[EXERCISE INPUT]
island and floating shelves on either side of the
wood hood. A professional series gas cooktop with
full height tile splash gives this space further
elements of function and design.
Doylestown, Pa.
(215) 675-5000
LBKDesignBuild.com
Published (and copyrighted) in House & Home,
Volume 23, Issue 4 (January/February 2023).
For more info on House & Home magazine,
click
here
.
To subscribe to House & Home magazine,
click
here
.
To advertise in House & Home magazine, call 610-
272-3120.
==
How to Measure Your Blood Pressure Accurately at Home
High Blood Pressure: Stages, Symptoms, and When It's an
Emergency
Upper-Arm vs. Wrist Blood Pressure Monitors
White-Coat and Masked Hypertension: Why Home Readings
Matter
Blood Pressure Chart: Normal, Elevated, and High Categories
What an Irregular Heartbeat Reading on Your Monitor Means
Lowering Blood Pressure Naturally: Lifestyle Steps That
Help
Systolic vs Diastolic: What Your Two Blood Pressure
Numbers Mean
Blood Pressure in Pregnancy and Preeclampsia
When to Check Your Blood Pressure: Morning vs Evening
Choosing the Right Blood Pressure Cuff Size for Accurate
==
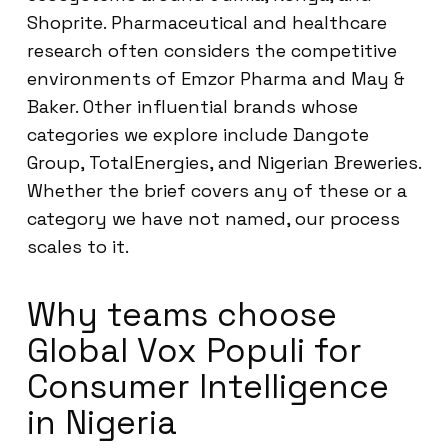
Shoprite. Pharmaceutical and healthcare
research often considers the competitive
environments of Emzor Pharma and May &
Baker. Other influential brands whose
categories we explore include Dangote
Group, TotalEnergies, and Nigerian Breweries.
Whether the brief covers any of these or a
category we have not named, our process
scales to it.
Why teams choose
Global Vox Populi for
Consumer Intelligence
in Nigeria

[REQUIRED ACTION] Each line above that contains the string "When" should be identified and copied.

[WRITTEN ANSWER]
High Blood Pressure: Stages, Symptoms, and When It's an
When to Check Your Blood Pressure: Morning vs Evening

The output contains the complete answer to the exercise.